I hope that the Government—although I do not have much hope after listening to the Minister—will accept these two entirely constructive amendments, entailing the addition of one short word of just seven letters. It simply makes the issue clear to all lay people who do not know the law. I beg to move.

Lord Lester of Herne Hill: I find it equally difficult ever to say anything in disagreement with the noble Baroness, Lady Miller of Hendon. In support of her amendment, it should be said that the Government thought she was correct regarding the Employment Equality (Religion or Belief) Regulations 2003, which defined "religion or belief", to mean any religion, religious belief or similar philosophical belief. At that time a number of us were a little upset about that. People like me, who might best be classified as a passionate, disbelieving Jewish agnostics, had difficulty with being classified as having a "similar" philosophical belief to that of a religious person.

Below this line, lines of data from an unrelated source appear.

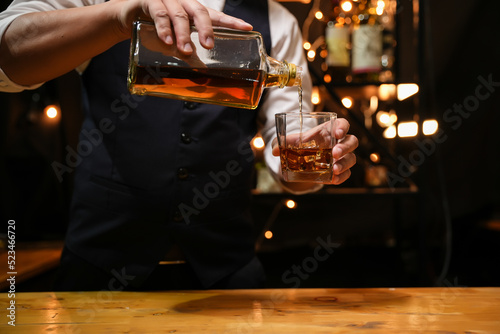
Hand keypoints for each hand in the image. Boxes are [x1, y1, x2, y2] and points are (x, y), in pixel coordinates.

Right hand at [115, 0, 252, 53]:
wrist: (126, 16)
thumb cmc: (156, 28)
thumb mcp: (175, 37)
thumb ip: (188, 49)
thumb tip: (203, 73)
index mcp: (192, 11)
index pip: (215, 15)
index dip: (231, 22)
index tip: (247, 28)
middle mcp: (183, 3)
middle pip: (199, 12)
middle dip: (206, 29)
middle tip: (209, 46)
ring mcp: (166, 0)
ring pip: (179, 15)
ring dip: (183, 34)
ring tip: (186, 50)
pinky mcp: (149, 1)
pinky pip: (158, 13)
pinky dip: (163, 28)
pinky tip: (167, 41)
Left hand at [272, 118, 357, 185]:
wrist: (303, 160)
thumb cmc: (302, 145)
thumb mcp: (292, 142)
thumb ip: (283, 143)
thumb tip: (275, 150)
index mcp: (330, 130)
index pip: (342, 124)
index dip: (342, 127)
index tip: (337, 133)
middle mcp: (339, 143)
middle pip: (352, 141)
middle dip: (345, 147)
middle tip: (335, 153)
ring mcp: (342, 157)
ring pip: (351, 158)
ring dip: (344, 163)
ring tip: (334, 169)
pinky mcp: (340, 170)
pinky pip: (346, 174)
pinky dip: (341, 177)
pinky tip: (334, 179)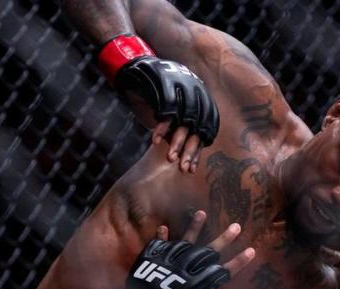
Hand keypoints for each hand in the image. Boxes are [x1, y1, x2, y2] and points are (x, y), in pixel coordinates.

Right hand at [98, 35, 218, 172]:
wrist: (133, 66)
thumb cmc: (151, 94)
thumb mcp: (168, 113)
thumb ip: (179, 129)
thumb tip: (187, 154)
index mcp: (201, 96)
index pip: (206, 127)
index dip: (198, 149)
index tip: (191, 168)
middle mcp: (196, 89)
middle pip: (198, 125)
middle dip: (190, 150)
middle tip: (183, 170)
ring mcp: (182, 83)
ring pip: (185, 119)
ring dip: (177, 141)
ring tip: (170, 159)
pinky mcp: (166, 81)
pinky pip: (167, 109)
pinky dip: (162, 127)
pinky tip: (154, 141)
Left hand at [104, 210, 253, 288]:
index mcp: (201, 287)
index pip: (225, 272)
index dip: (239, 262)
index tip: (251, 251)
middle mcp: (188, 271)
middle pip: (210, 251)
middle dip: (225, 239)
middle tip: (236, 226)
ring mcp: (171, 264)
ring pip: (185, 241)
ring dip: (194, 227)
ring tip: (201, 212)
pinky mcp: (154, 263)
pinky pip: (158, 245)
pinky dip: (161, 237)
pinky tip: (164, 227)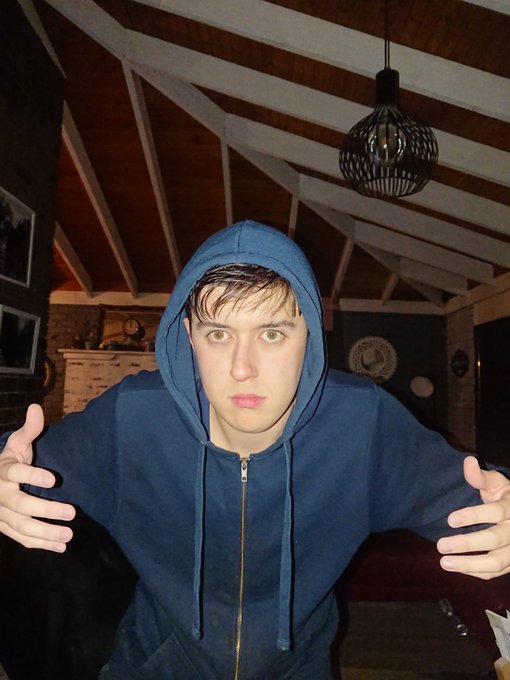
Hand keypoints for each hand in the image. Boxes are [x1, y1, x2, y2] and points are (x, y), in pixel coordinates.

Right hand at [0, 404, 74, 551]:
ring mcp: (0, 514)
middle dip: (46, 510)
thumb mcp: (17, 443)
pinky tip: (60, 546)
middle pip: (20, 505)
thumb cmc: (9, 459)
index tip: (54, 479)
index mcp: (3, 471)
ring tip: (69, 534)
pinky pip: (20, 538)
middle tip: (72, 512)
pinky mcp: (4, 528)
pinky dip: (40, 544)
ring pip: (20, 526)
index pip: (15, 474)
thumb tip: (36, 407)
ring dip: (45, 533)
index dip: (32, 476)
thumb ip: (29, 429)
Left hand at [437, 455, 509, 578]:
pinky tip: (456, 568)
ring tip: (444, 562)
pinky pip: (495, 572)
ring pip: (496, 562)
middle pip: (493, 540)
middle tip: (440, 545)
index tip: (450, 520)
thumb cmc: (504, 496)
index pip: (494, 513)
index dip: (473, 516)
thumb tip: (468, 461)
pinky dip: (476, 572)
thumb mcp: (495, 483)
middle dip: (466, 543)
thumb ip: (480, 476)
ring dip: (469, 564)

That seemed strange and it is wrong that such regulations achieve exactly what the noble Baroness, Lady Miller, wants in the Bill. By forbidding discrimination based on religion or belief, it is important to cover those who have no belief and who are discriminated against because they have no belief; for instance, as agnostics, atheists and others. The Government have got it right in this definition, but wrong in the regulations. Somehow, the two need to be ironed out.